GraphQL  solves these issues, by letting the client request data, specifying the exact type and format they desire as part of the request itself. Then GraphQL simply fills in the request and sends it back. This means that a single endpoint can be powerful enough to serve all of the data of your backend site out.

Before I show an example though, let's go through how to spin up a GraphQL server on your own local Drupal 8 box and try it out yourself. First things first, you will need a Drupal 8 site up and running, as well as composer installed. Once you've got that ready, it is really only a couple of commands that you need to run. But they must be run from the docroot of your Drupal site.

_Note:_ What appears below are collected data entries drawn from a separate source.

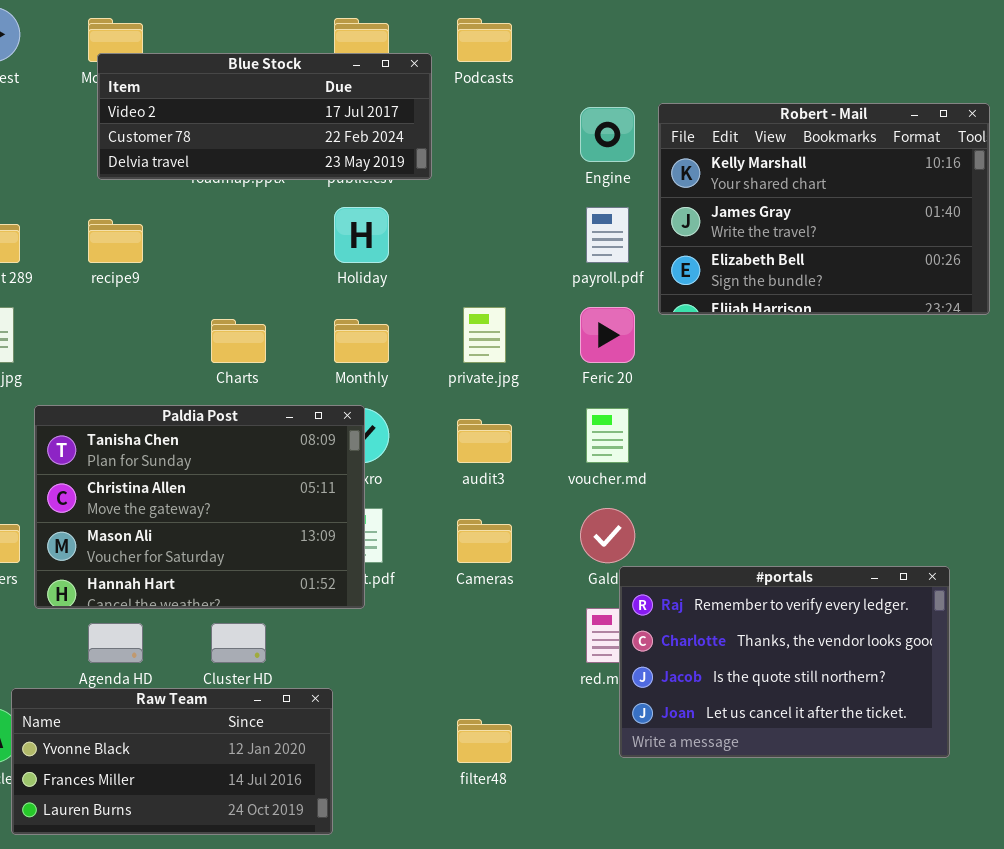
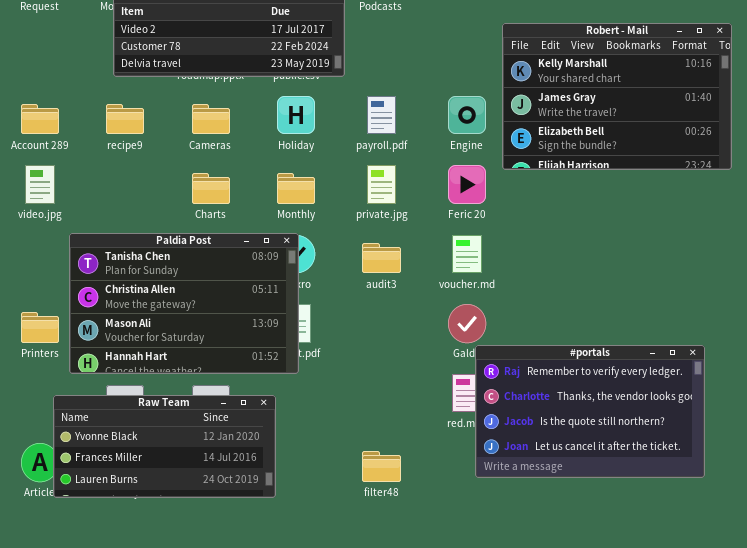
Engine: [580,107,635,162] -> [448,96,486,134], moved
payroll.pdf: [586,207,629,263] -> [367,96,396,134], moved
Cameras: [457,519,512,563] -> [192,104,230,134], moved
Raw Team: [11,688,333,835] -> [53,395,276,498], moved

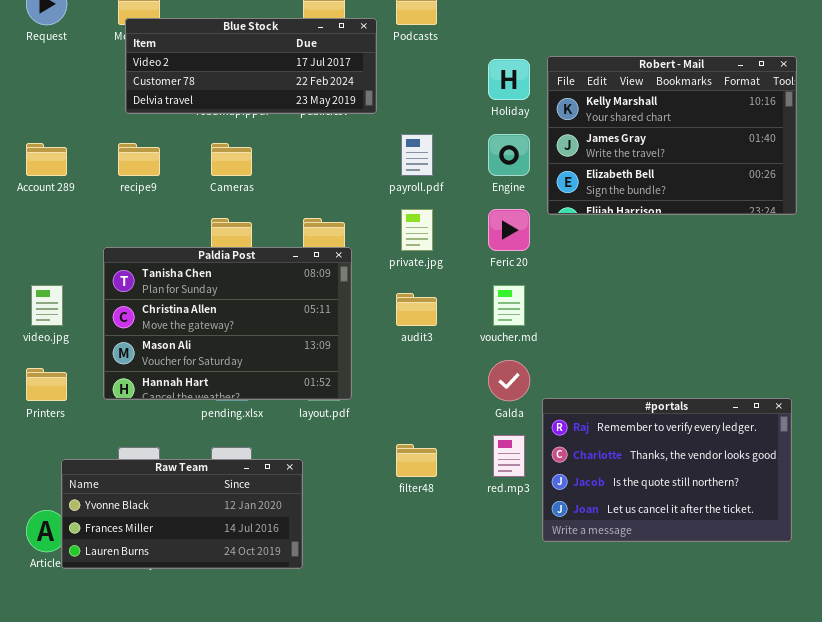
Holiday: [277,96,315,134] -> [488,59,530,100], moved
video.jpg: [25,165,55,204] -> [31,285,63,326], moved
Paldia Post: [69,233,299,374] -> [103,247,352,400], moved
#portals: [475,345,705,478] -> [542,398,792,542], moved
filter48: [362,451,401,482] -> [396,444,437,477], moved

// This will add a new repository to your composer config.
$ composer config repositories.drupal composer https://packagist.drupal-composer.org
// Then install the module as well as the PHP library all at once.
$ composer require drupal/graphql 8.x-2.x-dev

After that, turn on the GraphQL module in Drupal as usual, and you should be ready to rock. Navigate over to /graphql/explorer to test out your GraphQL server with a basic query (query is on the left, response on the right):

Basic GraphQL Query

I'll be working with Sebastian to document out more of what is possible in the coming weeks... but to take the next step towards using it in your actual applications, I recommend experimenting with queries in the explorer like above, and then opening the network tab of your debugger and looking at what the actual request sent to the endpoint looks like.